** Opening Text excerpt block **
Back aerial   16% (leg), 13% (foot) An outside crescent kick. Since Ken always faces his opponent in one-on-one matches, one must perform a reverse aerial rush in order to use it for edge-guarding.
Up aerial   6.5% A kick straight upwards. Unlike Ryu's up aerial, it only hits once. Can cancel into any of his special moves upon hit. Based off of his neutral jumping light kick.
Down aerial   12% (grounded opponent), 15% (aerial opponent sweetspot), 11% (aerial opponent sourspot) A downward angled cross. Identical to Ryu's.
Grab   Reaches out.
Pummel   1.3% A knee strike while holding the opponent in the collar-and-elbow position. It is based on his Tsukami Hizageri (つかみ膝蹴り, "Grasping Knee Kick") throw in the Street Fighter Alpha/Zero games.
Forward throw   9% The seoi nage[5], a Judo throw. Identical to Ryu's.
Back throw Hell Wheel 12% Ken performs a tomoe nage[6]. However, when he lands on his back, he uses his free foot to spring him and his opponent off the ground. He then uses the momentum from the first roll to toss them away after landing a second time on his back, thus causing him to roll backward a total of two times. This allows him to cover more distance and move closer to the edge of stages from farther away.
Up throw   8% (throw), 15% (kick) A stretch kick transitioned into an axe kick. Identical to Ryu's version.
Down throw   3% (hit; throw) Pins the opponent to the ground and performs a knifehand strike, much like Ryu. Deals less damage.
Floor attack (front)   7% Kicks behind himself and then in front of himself before getting up.
Floor attack (back)   7% Kicks around himself before getting up.
Floor attack (trip)   5% Kicks behind himself and then in front of himself before getting up.
** Closing Text excerpt block **
** Opening Given data block **
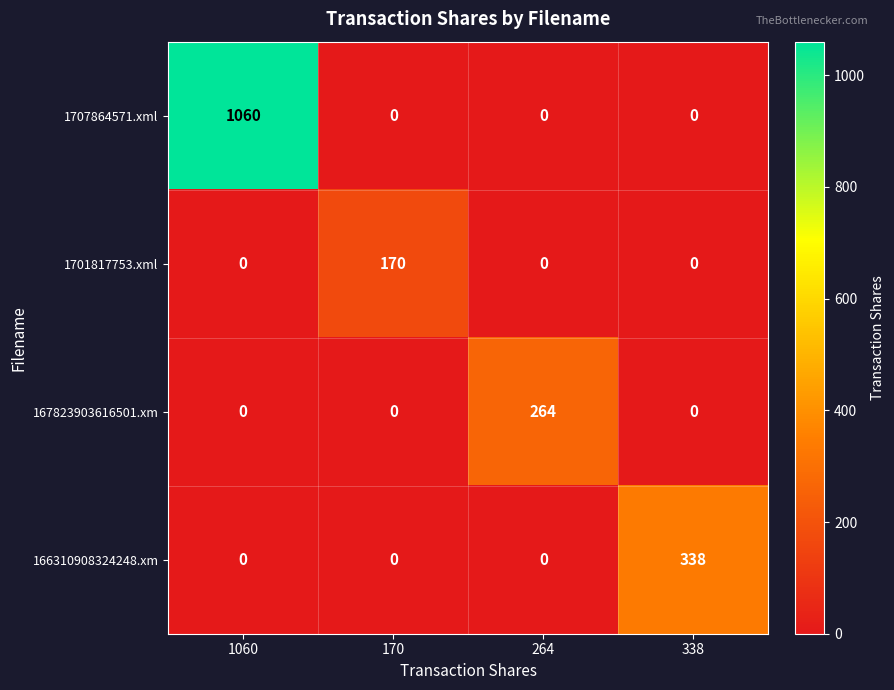

How many data points does each series have?

4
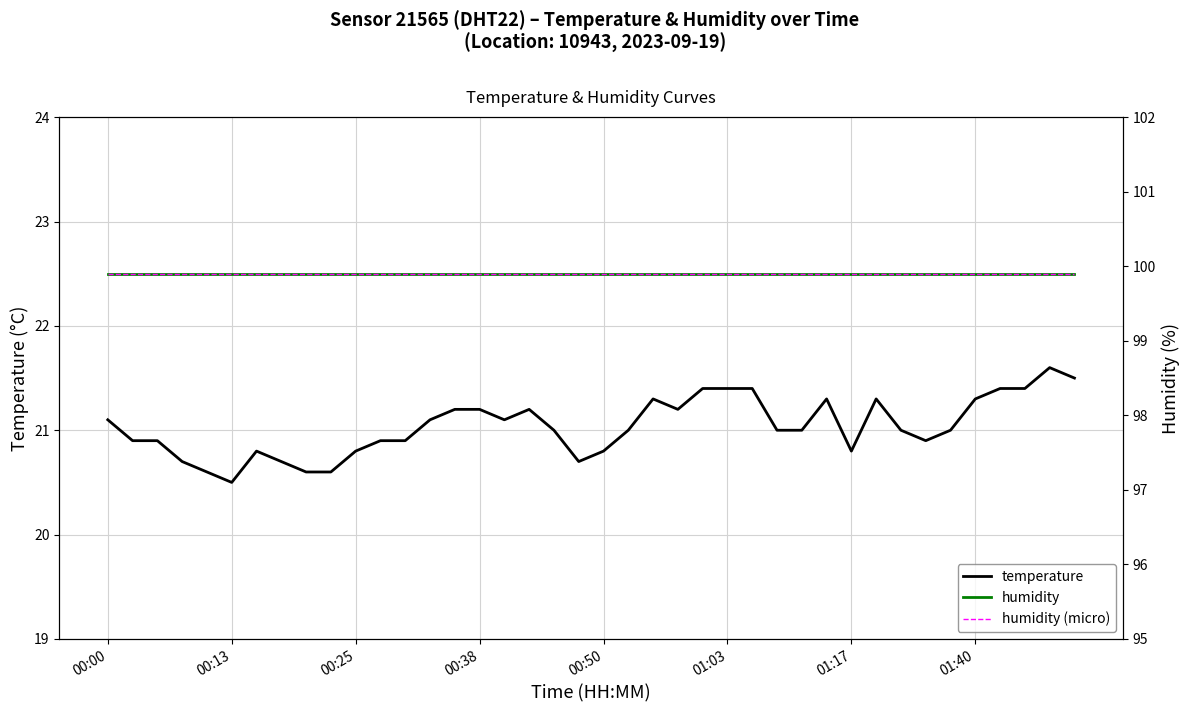

Is it true that temperature equals 21.4 at 01:03?

True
** Closing Given data block **
- _Activity 1_:
Using the passage on Ken's moves, say whether each statement agrees with it: (a) Ken's up aerial hits only once, unlike Ryu's; (b) Ken's down throw deals more damage than Ryu's; (c) Ken's back throw has him roll backward three times.
- _Activity 2_:
Revise the passage on Ken's moves: write out the stretch from "Grab   Reaches" through "Fighter Alpha/Zero games." again, replacing "knee strike" with "knee jab".
- _Activity 3_:
Carry on the passage on Ken's moves from its last sentence.

- _Task result 1_:
(a) Yes: "Unlike Ryu's up aerial, it only hits once."
(b) No: "Deals less damage."
(c) No: "thus causing him to roll backward a total of two times."

- _Task result 2_:
Grab   Reaches out.
Pummel   1.3% A knee jab while holding the opponent in the collar-and-elbow position. It is based on his Tsukami Hizageri (つかみ膝蹴り, "Grasping Knee Kick") throw in the Street Fighter Alpha/Zero games.

- _Task result 3_:
Edge attack   10% Performs a crouching shin kick while climbing up.
Neutral special Hadoken 4.5%, 5%, 5.5% (Standard), 5.6%, 6.2%, 6.8% (Input) Quickly cups his hands to his side and then thrusts them forward to launch a blue ki blast from his cupped hands that deals low damage and knockback, and may cause tripping at low percents. As in the original games, Ken's Hadoken is weaker than Ryu's version. Since Ken does not have access to Shakunetsu Hadoken, he can only do two versions of the move: a small blue Hadoken (special button only), and a minutely stronger and larger inputted Hadoken (↓ ↘ → + attack/special). Combos well out of his tapped tilt attacks and aerials, and is mainly used to rack up damage due to its low damage outputs, knockback and slow speed. Both variants can cancel into his Final Smash. Like in the original Street Fighter II, Ken's Hadoken contains an image of his hands.
Side special Tatsumaki Senpukyaku 3% (Standard, ground, hits 1 - 4), 3.4% (Input, ground, hits 1 - 4), 3% (Standard, midair, hit 1), 2% (Standard, midair, hits 2 - 4), 3.4% (Input, midair, hit 1), 2.3% (Input, midair, hits 2 - 4) A jumping, spinning crescent kick. Unlike Ryu's version of the move, Ken's version hits multiple times, has less endlag, and doesn't grant intangibility on his leg. Also, Ken will announce the move by name whether he uses the input or not (Ryu only announces the move if it was performed via input). If all hits connect, it can deal more damage than Ryu's version. The multi-hits can also drag opponents offstage at low percents, making it effective against characters with poor recoveries. However, Ken's Tatsumaki Senpukyaku deals significantly less knockback than Ryu's, repurposing the move from a KOing option into a combo starter and combo extender. Any of the hits can be canceled into his Final Smash.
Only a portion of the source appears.